We ran a little treasure hunt in our choice-based game/story, Fallen London, recently. We sent several hundred players an in-game item – a river in a box – and hinted that they could somehow use it to acquire a more valuable box. The solution was not to use the item in the game, but but to find the most important word in the box’s description and feed it into a URL in a relevant format. A few players later complained that this seemed like cheating, but even they recognised that if it was cheating it was an established form of cheating with a two-decade pedigree. Most players recognised it as one of many alternate ways to approach an interactive text.

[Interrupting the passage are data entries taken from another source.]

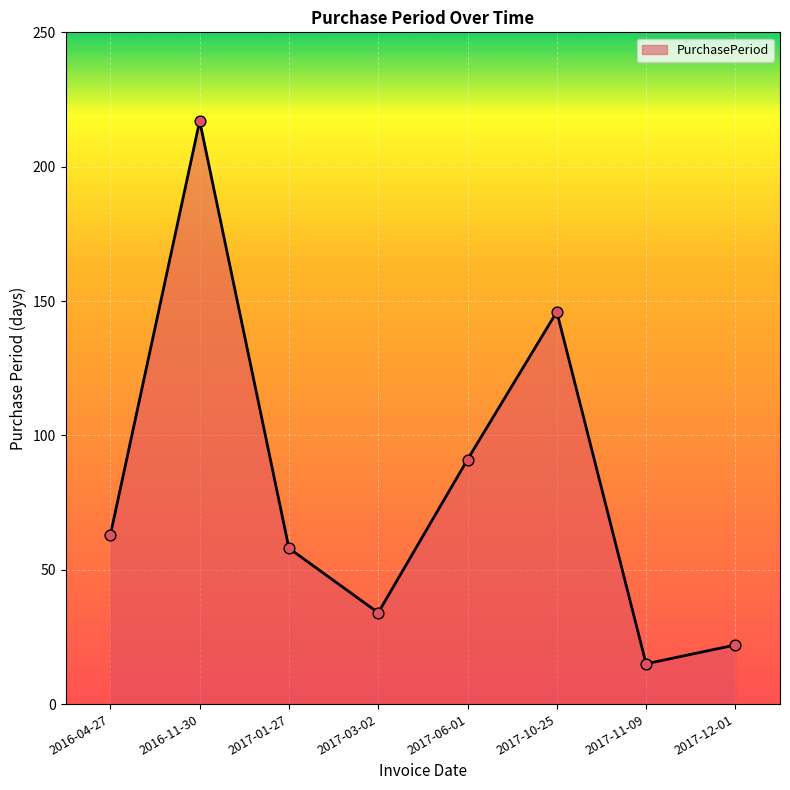

What is the ratio of the value at 2017-10-25 to the value at 2016-04-27?

2.3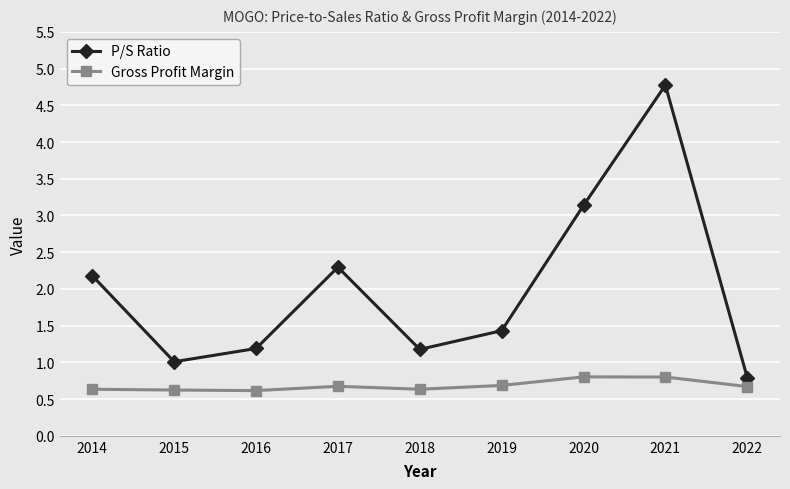

How many series are shown in this chart?

2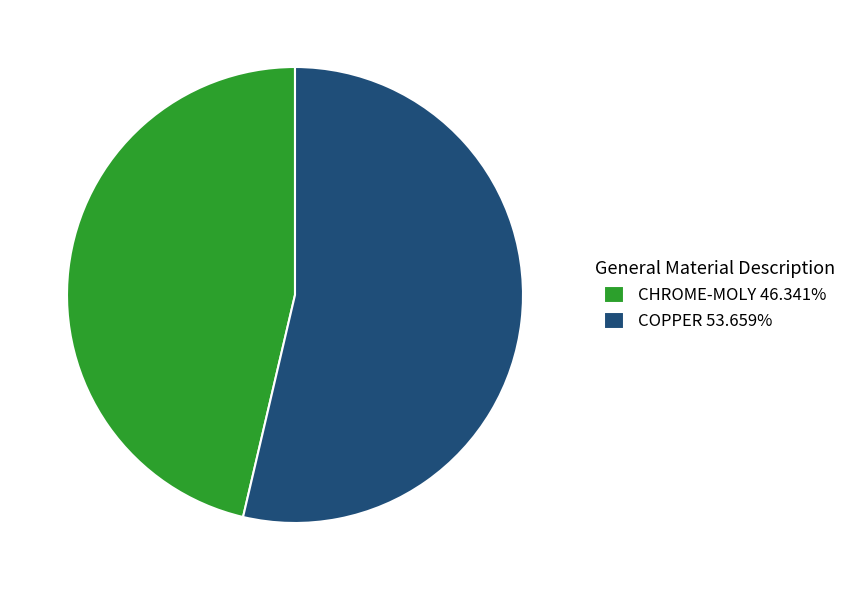

How many slices are in this pie chart?

2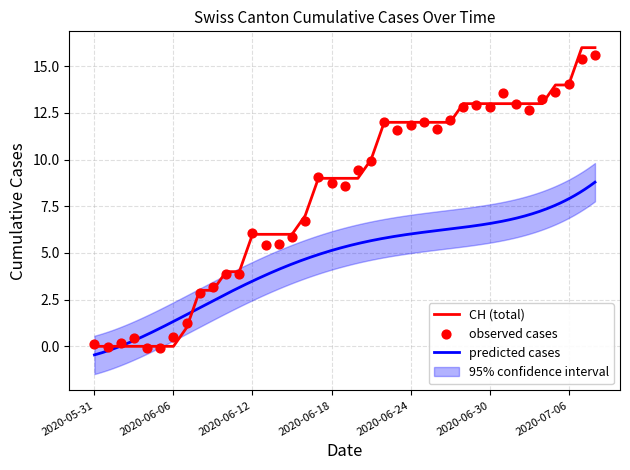

Which series contains the highest Y value?

CH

Again, in Fallen London, we allow players to replay some choices, or take choices that narrative wouldn’t normally permit. We charge them a very small sum of money for the privilege. Our current project with Random House, Black Crown, takes this further: charging a minority of players to sidestep narrative orthodoxy allows everyone else to experience the story for free.

Last month saw the launch of Bioshock Infinite: a great-looking, thuggish, silly game about shooting racists, clumsily spliced to a smart, solemn narrative about identity and choice. It was duly acclaimed as great art, the coming-of-age of video games, before the backlash began and commentators began to ask if this was really the best we could do. (If you’re a gamer, you’ll know that this happens every six to eight months). Forty years after the birth of games, ten years after the birth of ‘art game’ as a term, the games industry is still rightly haunted by self-defensive prickliness about being ‘dumb’. I don’t want to bang that particular drum too hard (though I love games, and it makes me sad) because there are whole blogs devoted to hand-wringing on the subject.

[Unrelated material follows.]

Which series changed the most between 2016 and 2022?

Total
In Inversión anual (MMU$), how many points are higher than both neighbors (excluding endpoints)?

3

But I do want to suggest this: games have been soaked in the grammar of films for four decades – naturally enough, since both absolutely entail images on a screen. Now that books on a screen are no longer strange, can we start to learn from the similarities between books and games – turn to books for approaches to dialogue between game and gamer?

It’s always tempting to end a blog post on a question mark and shout ‘look over there! a monkey!’ but let me suggest specific ways in which this not only could happen, but already is happening.

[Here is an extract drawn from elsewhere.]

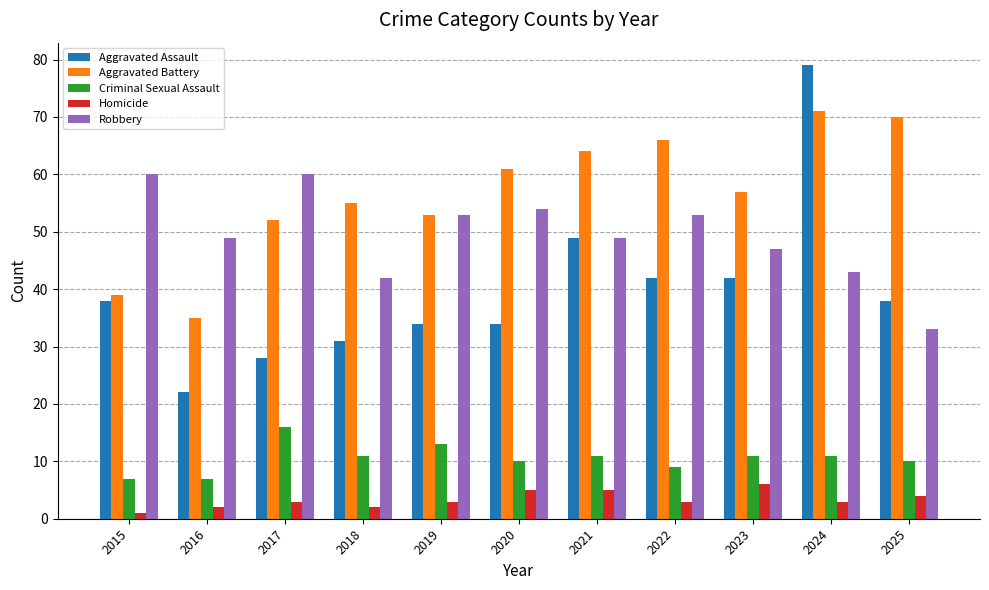

What is the sum of the Homicide values at 2018 and 2023?

8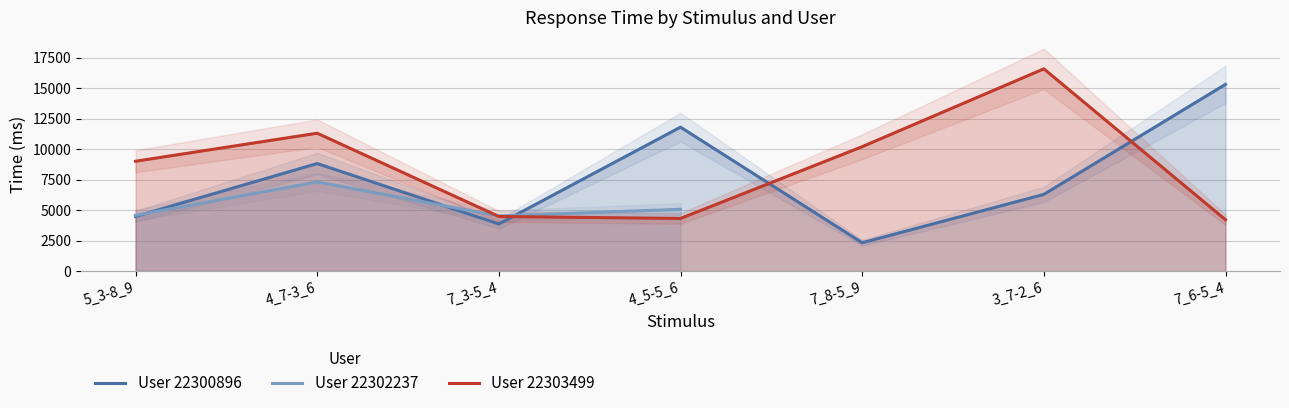

True or false: 22303499 has more than 1 points higher than both neighbors.

True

1. Text. I enthusiastically agree with Emily Short that text is a powerful and versatile mode of expression in games, not just a cheap one. There’s a quiet renaissance going on in text games right now. They can’t compete directly with CGI renderings of exploding helicopters, but they don’t need to, any more than novels compete with Hollywood blockbusters.

2. Goals. Many of the new breed of literary apps are charmingly directionless prestige toys, the digital equivalent of fridge magnet poetry. Novels have a basic goal: reach the end, learn the story. This doesn’t need to be the only way you can experience it, but it gives you a basic direction to orient you. You know which way’s up.

3. Limits. I don’t think the new breed of literary apps need to be full-fledged games, and I sure as hell don’t think they should be ‘gamified’. But again, novels have basic limits: you can’t enjoy the end until you’ve consumed the middle, you have to obey the pacing unless you decide you want badly enough to cheat. Allowing a story to be viewed from many angles sometimes opens too many doors. Timelocks on progress, geolocks on content, simple non-puzzles, limited resources, choices that open one narrative strand by choosing another – all these are arbitrary but fruitful limits. Until you have a goal and limits that prevent you from achieving it, there’s no way to cheat.